TASK:
Go through the data underneath and copy every line exactly.

Data entries:

▬▬▬▬▬▬

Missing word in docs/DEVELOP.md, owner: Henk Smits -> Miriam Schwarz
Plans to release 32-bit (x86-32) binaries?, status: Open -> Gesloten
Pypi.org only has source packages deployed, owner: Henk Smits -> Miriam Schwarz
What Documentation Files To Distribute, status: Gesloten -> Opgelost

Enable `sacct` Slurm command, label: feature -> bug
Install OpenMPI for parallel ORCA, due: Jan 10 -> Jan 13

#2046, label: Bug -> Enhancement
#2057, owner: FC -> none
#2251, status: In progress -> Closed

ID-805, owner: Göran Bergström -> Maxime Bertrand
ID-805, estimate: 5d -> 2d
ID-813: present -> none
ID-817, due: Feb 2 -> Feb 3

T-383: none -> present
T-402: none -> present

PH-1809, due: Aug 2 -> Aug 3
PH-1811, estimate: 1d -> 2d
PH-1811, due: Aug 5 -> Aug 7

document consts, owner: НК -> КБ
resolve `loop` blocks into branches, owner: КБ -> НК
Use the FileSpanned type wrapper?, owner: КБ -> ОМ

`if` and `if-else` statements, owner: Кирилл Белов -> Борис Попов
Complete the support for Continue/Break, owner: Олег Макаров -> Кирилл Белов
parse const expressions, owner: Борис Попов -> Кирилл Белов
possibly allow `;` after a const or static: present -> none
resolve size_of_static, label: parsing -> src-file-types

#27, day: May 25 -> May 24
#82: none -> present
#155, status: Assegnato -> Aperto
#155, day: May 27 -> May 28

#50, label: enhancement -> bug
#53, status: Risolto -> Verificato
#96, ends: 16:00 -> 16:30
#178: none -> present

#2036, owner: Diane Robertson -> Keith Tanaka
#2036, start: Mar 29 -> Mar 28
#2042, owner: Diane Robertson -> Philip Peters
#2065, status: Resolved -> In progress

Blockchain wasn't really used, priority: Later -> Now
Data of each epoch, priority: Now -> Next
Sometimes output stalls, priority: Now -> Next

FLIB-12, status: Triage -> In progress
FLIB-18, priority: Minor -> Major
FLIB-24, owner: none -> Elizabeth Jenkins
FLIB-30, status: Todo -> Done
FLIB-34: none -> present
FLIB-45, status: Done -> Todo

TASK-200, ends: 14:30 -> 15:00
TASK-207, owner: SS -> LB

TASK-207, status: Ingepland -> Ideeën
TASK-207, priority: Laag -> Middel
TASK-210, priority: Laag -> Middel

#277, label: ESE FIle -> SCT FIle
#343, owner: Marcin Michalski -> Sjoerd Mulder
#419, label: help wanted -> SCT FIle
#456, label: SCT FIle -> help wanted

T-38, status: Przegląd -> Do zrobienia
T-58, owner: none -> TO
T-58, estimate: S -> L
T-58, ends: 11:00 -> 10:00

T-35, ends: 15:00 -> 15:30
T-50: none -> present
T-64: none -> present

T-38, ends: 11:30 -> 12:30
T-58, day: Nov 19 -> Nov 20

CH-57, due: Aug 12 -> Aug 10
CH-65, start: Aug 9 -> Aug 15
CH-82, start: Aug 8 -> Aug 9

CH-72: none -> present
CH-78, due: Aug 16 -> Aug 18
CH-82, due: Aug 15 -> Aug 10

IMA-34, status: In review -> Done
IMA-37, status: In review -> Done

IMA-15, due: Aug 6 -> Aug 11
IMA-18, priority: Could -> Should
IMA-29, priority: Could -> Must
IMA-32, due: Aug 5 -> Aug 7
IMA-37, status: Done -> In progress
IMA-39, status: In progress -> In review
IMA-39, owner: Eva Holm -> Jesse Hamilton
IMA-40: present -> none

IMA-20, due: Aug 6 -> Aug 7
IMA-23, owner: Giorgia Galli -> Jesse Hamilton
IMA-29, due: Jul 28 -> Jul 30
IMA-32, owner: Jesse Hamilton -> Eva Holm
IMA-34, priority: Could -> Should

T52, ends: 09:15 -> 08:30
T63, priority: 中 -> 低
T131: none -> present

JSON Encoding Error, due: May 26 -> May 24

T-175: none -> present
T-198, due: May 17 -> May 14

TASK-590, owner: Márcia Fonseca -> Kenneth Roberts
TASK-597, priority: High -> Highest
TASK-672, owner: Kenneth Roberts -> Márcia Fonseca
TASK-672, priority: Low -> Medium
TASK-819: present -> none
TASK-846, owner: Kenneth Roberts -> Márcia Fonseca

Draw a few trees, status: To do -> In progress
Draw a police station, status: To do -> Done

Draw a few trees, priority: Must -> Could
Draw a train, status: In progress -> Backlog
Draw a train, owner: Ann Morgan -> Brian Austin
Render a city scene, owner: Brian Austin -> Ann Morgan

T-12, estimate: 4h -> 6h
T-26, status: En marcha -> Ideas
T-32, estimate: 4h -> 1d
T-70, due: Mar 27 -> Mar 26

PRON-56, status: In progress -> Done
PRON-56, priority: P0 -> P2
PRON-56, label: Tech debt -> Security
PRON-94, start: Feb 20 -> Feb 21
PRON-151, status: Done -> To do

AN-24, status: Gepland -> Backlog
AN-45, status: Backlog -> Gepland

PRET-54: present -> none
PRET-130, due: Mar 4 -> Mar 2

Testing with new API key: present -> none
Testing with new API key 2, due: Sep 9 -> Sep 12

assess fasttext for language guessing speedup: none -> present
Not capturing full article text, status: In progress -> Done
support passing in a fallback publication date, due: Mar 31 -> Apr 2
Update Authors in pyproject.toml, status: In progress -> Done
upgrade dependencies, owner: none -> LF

▬▬▬▬▬▬

TASK RESULT:
Missing word in docs/DEVELOP.md, owner: Henk Smits -> Miriam Schwarz
Plans to release 32-bit (x86-32) binaries?, status: Open -> Gesloten
Pypi.org only has source packages deployed, owner: Henk Smits -> Miriam Schwarz
What Documentation Files To Distribute, status: Gesloten -> Opgelost

Enable `sacct` Slurm command, label: feature -> bug
Install OpenMPI for parallel ORCA, due: Jan 10 -> Jan 13

#2046, label: Bug -> Enhancement
#2057, owner: FC -> none
#2251, status: In progress -> Closed

ID-805, owner: Göran Bergström -> Maxime Bertrand
ID-805, estimate: 5d -> 2d
ID-813: present -> none
ID-817, due: Feb 2 -> Feb 3

T-383: none -> present
T-402: none -> present

PH-1809, due: Aug 2 -> Aug 3
PH-1811, estimate: 1d -> 2d
PH-1811, due: Aug 5 -> Aug 7

document consts, owner: НК -> КБ
resolve `loop` blocks into branches, owner: КБ -> НК
Use the FileSpanned type wrapper?, owner: КБ -> ОМ

`if` and `if-else` statements, owner: Кирилл Белов -> Борис Попов
Complete the support for Continue/Break, owner: Олег Макаров -> Кирилл Белов
parse const expressions, owner: Борис Попов -> Кирилл Белов
possibly allow `;` after a const or static: present -> none
resolve size_of_static, label: parsing -> src-file-types

#27, day: May 25 -> May 24
#82: none -> present
#155, status: Assegnato -> Aperto
#155, day: May 27 -> May 28

#50, label: enhancement -> bug
#53, status: Risolto -> Verificato
#96, ends: 16:00 -> 16:30
#178: none -> present

#2036, owner: Diane Robertson -> Keith Tanaka
#2036, start: Mar 29 -> Mar 28
#2042, owner: Diane Robertson -> Philip Peters
#2065, status: Resolved -> In progress

Blockchain wasn't really used, priority: Later -> Now
Data of each epoch, priority: Now -> Next
Sometimes output stalls, priority: Now -> Next

FLIB-12, status: Triage -> In progress
FLIB-18, priority: Minor -> Major
FLIB-24, owner: none -> Elizabeth Jenkins
FLIB-30, status: Todo -> Done
FLIB-34: none -> present
FLIB-45, status: Done -> Todo

TASK-200, ends: 14:30 -> 15:00
TASK-207, owner: SS -> LB

TASK-207, status: Ingepland -> Ideeën
TASK-207, priority: Laag -> Middel
TASK-210, priority: Laag -> Middel

#277, label: ESE FIle -> SCT FIle
#343, owner: Marcin Michalski -> Sjoerd Mulder
#419, label: help wanted -> SCT FIle
#456, label: SCT FIle -> help wanted

T-38, status: Przegląd -> Do zrobienia
T-58, owner: none -> TO
T-58, estimate: S -> L
T-58, ends: 11:00 -> 10:00

T-35, ends: 15:00 -> 15:30
T-50: none -> present
T-64: none -> present

T-38, ends: 11:30 -> 12:30
T-58, day: Nov 19 -> Nov 20

CH-57, due: Aug 12 -> Aug 10
CH-65, start: Aug 9 -> Aug 15
CH-82, start: Aug 8 -> Aug 9

CH-72: none -> present
CH-78, due: Aug 16 -> Aug 18
CH-82, due: Aug 15 -> Aug 10

IMA-34, status: In review -> Done
IMA-37, status: In review -> Done

IMA-15, due: Aug 6 -> Aug 11
IMA-18, priority: Could -> Should
IMA-29, priority: Could -> Must
IMA-32, due: Aug 5 -> Aug 7
IMA-37, status: Done -> In progress
IMA-39, status: In progress -> In review
IMA-39, owner: Eva Holm -> Jesse Hamilton
IMA-40: present -> none

IMA-20, due: Aug 6 -> Aug 7
IMA-23, owner: Giorgia Galli -> Jesse Hamilton
IMA-29, due: Jul 28 -> Jul 30
IMA-32, owner: Jesse Hamilton -> Eva Holm
IMA-34, priority: Could -> Should

T52, ends: 09:15 -> 08:30
T63, priority: 中 -> 低
T131: none -> present

JSON Encoding Error, due: May 26 -> May 24

T-175: none -> present
T-198, due: May 17 -> May 14

TASK-590, owner: Márcia Fonseca -> Kenneth Roberts
TASK-597, priority: High -> Highest
TASK-672, owner: Kenneth Roberts -> Márcia Fonseca
TASK-672, priority: Low -> Medium
TASK-819: present -> none
TASK-846, owner: Kenneth Roberts -> Márcia Fonseca

Draw a few trees, status: To do -> In progress
Draw a police station, status: To do -> Done

Draw a few trees, priority: Must -> Could
Draw a train, status: In progress -> Backlog
Draw a train, owner: Ann Morgan -> Brian Austin
Render a city scene, owner: Brian Austin -> Ann Morgan

T-12, estimate: 4h -> 6h
T-26, status: En marcha -> Ideas
T-32, estimate: 4h -> 1d
T-70, due: Mar 27 -> Mar 26

PRON-56, status: In progress -> Done
PRON-56, priority: P0 -> P2
PRON-56, label: Tech debt -> Security
PRON-94, start: Feb 20 -> Feb 21
PRON-151, status: Done -> To do

AN-24, status: Gepland -> Backlog
AN-45, status: Backlog -> Gepland

PRET-54: present -> none
PRET-130, due: Mar 4 -> Mar 2

Testing with new API key: present -> none
Testing with new API key 2, due: Sep 9 -> Sep 12

assess fasttext for language guessing speedup: none -> present
Not capturing full article text, status: In progress -> Done
support passing in a fallback publication date, due: Mar 31 -> Apr 2
Update Authors in pyproject.toml, status: In progress -> Done
upgrade dependencies, owner: none -> LF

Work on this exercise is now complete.